The treatment of moral injury is still in its infancy. Interestingly, morally injured military personnel seem to be more likely than other service members to seek help for mental health problems [35]. Cognitive approaches are potentially useful to address distorted cognitions regarding responsibility. It also goes without saying that treatment needs to be tailored to the particular PMIEs a person may have been exposed to. A “Moral Injury Experience Wheel (MIEW)” has been proposed by a chaplain, for therapeutic use in morally injured individuals, to address a variety of complex emotions related to exposure to moral injury, and to “elicit adaptive psychological processes (e.g., emotion differentiation, acceptance processing)…” [36]. De la Rie et al. developed a treatment protocol for moral injury based on brief eclectic psychotherapy for PTSD [37, 38] and tested it in a morally injured refugee [39]. Other examples are Adaptive Disclosure [4, 40], Trauma-Informed Guilt Reduction Therapy [41], and Acceptance and Commitment Therapy for Moral Injury [42]. Treatment protocols for moral injury are also being developed by other research groups [43] [Angela Nickerson, personal communication]. Whether or not moral injury will be established as a formal diagnosis, the need to examine tailored interventions to alleviate moral injury seems obvious [6]. Once an evidence base for effective interventions to address moral injury has been established, a system of staging and sequential treatment [44‒46] for morally injured trauma survivors will need to be developed and tested.

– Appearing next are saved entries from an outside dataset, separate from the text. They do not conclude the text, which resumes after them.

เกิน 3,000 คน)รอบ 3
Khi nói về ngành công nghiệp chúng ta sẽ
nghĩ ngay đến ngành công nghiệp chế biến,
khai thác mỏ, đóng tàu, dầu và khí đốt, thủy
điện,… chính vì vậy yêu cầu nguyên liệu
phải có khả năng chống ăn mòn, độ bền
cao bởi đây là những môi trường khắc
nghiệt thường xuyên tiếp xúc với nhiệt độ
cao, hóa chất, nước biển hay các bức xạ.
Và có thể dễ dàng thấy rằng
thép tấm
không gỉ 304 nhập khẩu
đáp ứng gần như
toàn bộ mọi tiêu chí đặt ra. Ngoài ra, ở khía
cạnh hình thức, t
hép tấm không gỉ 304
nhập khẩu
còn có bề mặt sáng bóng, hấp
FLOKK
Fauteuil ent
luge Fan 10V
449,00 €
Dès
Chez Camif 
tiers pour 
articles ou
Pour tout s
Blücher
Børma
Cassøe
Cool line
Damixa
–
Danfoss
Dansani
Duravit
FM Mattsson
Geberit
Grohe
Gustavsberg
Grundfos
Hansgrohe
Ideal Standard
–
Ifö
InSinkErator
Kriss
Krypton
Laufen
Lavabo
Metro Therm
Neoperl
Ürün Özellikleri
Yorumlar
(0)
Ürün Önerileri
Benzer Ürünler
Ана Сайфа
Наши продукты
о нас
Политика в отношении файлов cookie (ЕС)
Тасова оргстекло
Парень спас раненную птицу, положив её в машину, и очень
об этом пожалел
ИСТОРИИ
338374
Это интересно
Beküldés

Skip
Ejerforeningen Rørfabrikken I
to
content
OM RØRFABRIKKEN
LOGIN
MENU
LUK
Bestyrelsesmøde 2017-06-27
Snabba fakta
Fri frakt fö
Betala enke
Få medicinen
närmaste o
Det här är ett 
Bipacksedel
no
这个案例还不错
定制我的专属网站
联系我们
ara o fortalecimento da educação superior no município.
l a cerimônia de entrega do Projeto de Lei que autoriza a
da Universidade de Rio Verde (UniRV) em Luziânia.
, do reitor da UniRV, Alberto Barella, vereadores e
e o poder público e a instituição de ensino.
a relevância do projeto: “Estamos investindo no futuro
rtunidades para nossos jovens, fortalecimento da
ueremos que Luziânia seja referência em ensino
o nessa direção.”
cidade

What is moral injury? At this point in time, we do not know with sufficient clarity. From a clinical viewpoint, the construct certainly has important heuristic value. There is also some evidence showing that moral injury, although overlapping with PTSD to some extent, provides additional, clinically relevant information above and beyond PTSD [18]. The treatment protocols that are currently available or in the process of being developed promise to add to the range of evidence-based therapeutic approaches that can be offered to survivors of trauma and moral injury. However, there is a lack of conceptual clarity with regard to both PMIEs and moral injury. More specifically, there is no consensus definition and gold-standard measure of moral injury as an outcome [27]. Many questions remain unanswered to date. For instance, are guilt feelings (that are frequently observed in patients suffering from PTSD, e.g., following rape) identical to real guilt that results from having perpetrated an atrocity? Tricky, but clinically relevant questions! To give another example, we know almost nothing about the relationship between moral injury and allostatic load [47‒49], in other words, about moral injury’s potential negative impact on physical health. Unsurprisingly, the current evidence from neuroimaging studies is too varied to provide clear conceptual guidance. A neurobiological framework would be extremely helpful to advance the study of moral injury. However, as we know from other fields of psychiatry and psychosomatic medicine, the development of such a framework, both testable and clinically meaningful, is a challenging task given the complexity of the matter and the multitude of biological, psychological, and other systems involved.

The author has no conflicts of interest to declare.

This study was not supported by any sponsor or funder.

Ulrich Schnyder conceived and wrote the entire manuscript.